Charles Schwab Investment Management

Biweekly insights on the latest global investment news regarding equities and fixed income from our leadership team.

November 12, 2018


Download PDF
  • Equities: October’s pain to November’s gain

    Omar Aguilar, Ph.D.

    Chief Investment Officer,
    Equities and Multi-Asset Strategies

    November recovery after a forgettable October

    The S&P 500® Index rallied roughly 7.5% from late October, benefiting in part from midterm election results. Gridlock has often been a positive for stocks amid expectations for political compromise. U.S. dollar weakness, stability among emerging markets, provocative valuations on international equities, and the potential for something other than a trade war between the U.S. and China paved the way for overseas stocks to rally as well.

    Corporate earnings—as good as it gets

    More than half of S&P 500 companies have reported third-quarter earnings, which rose approximately 20% for these firms year-over-year. More than 70% of these companies beat bottom-line expectations as revenue and earnings-per-share grew. However, dwindling stimulus, rising rates, higher labor and production costs, U.S. dollar strength, and potential trade disputes are fueling forecasts for an earnings slowdown. With volatility rising, sentiment shifting, and liquidity less than it once was, signs of the final phase of the current business cycle seem readily apparent.

    All eyes turn to the Fed

    Although the U.S. economy has started to decelerate, it has been growing above trend. A solid labor market and an 18-year high in consumer confidence should support continued economic growth. However, concerns about the Fed’s ability to keep the economy growing while balancing inflation risks have been rising of late.

  • Fixed Income: Ignored the election

    Brett Wander, CFA

    Chief Investment Officer,
    Fixed Income

    The election is over . . . finally

    The midterm congressional elections dominated headlines for months as both parties jockeyed for control. Leading up to the elections, consensus expectations were for Republicans to retain a majority in the Senate and for Democrats to win sufficient seats to take control of the House.
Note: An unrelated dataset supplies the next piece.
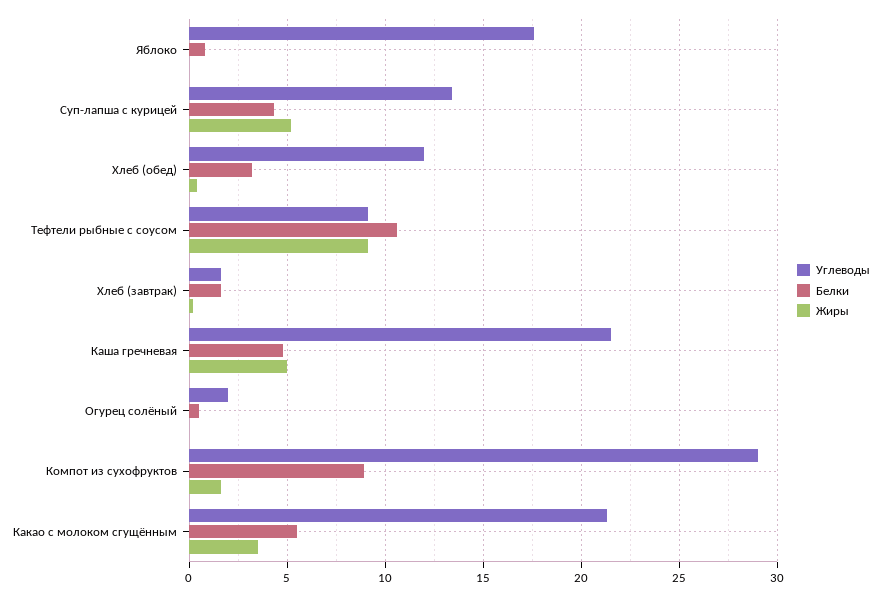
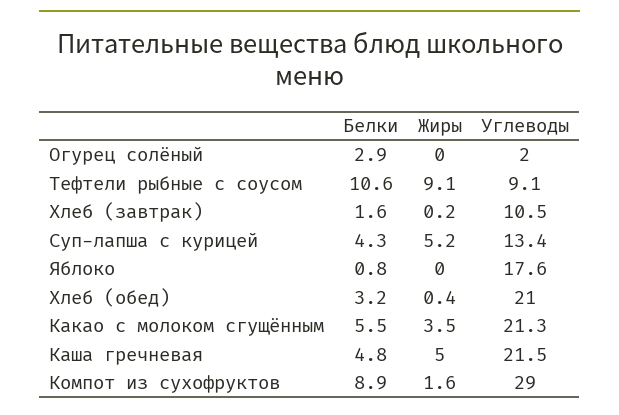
Углеводы, Хлеб (обед): 12 -> 21
Углеводы, Хлеб (завтрак): 1.5 -> 10.5
Белки, Огурец солёный: 0.5 -> 2.9

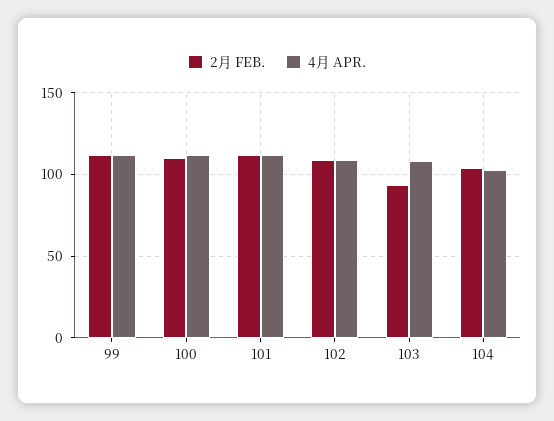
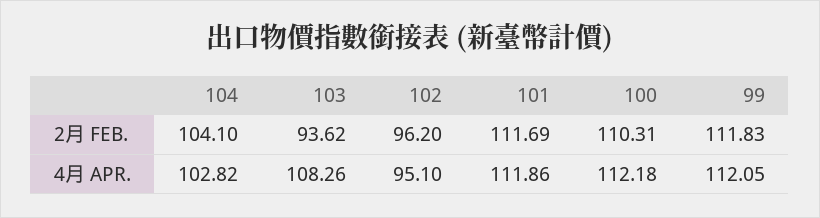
2月 FEB., 102: 110 -> 96.2
4月 APR., 102: 110 -> 95.1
Unlike the presidential election in 2016, this time the pundits got it right, with the results confirming pre-election expectations.
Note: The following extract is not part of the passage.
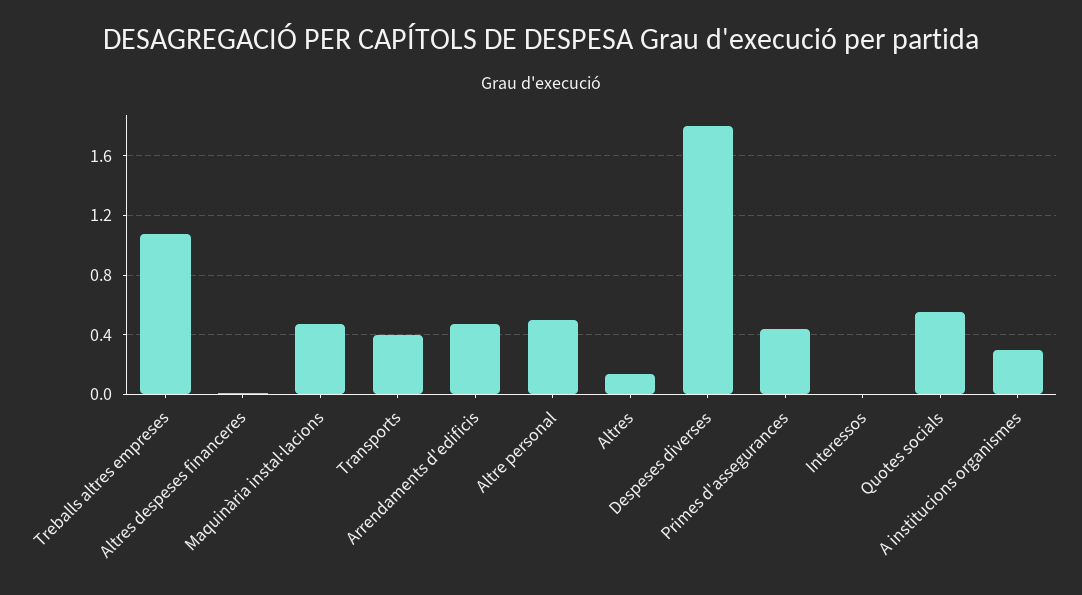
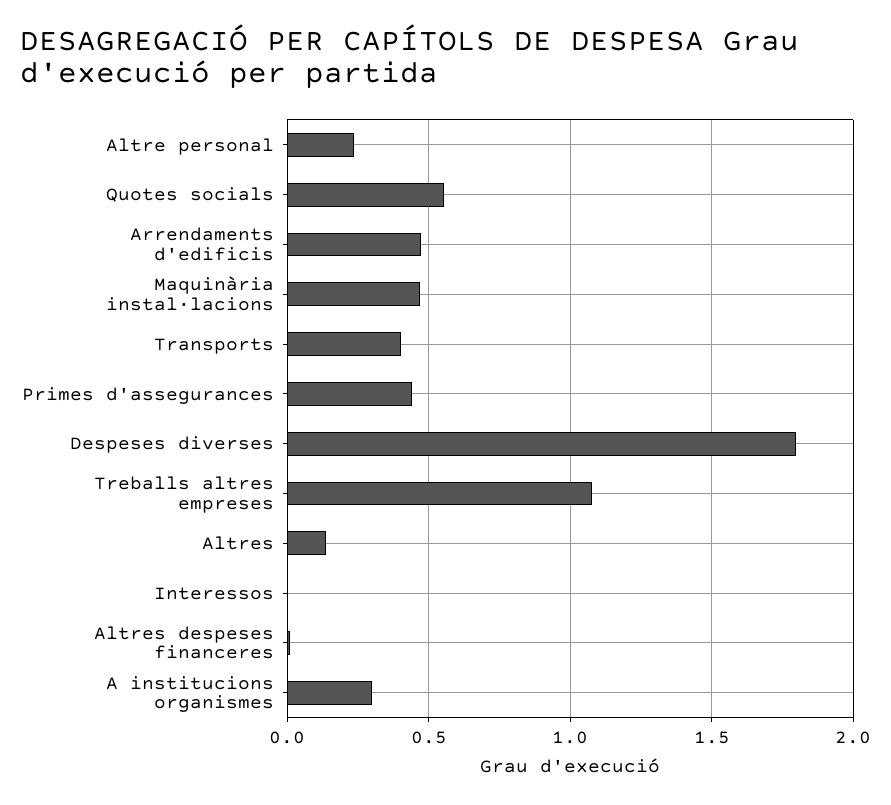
Altre personal: 0.5 -> 0.25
    Gridlock: The de facto winner

    The day after the election, equity markets cheered the prospect of congressional gridlock. Elections introduce policy uncertainty, and the removal of this uncertainty—even when replaced with gridlock—can push stock markets higher. In fact, history teaches us that the optimism/relief can continue in the months and years following an election, as businesses and investors factor in a higher degree of difficulty to change existing policies.

    The unflappable interest rate market

    One might have expected volatility in the interest rate markets to match that of the equity markets. However, Treasury yields have largely ignored the near-sighted headline risk, instead reflecting the trajectory of the broad economy and Fed policy. Markets are projecting a rate hike in December and a few more in 2019. With inflation stable at around 2%, we expect Treasury yields to mirror this stability while continuing to look beyond the headlines.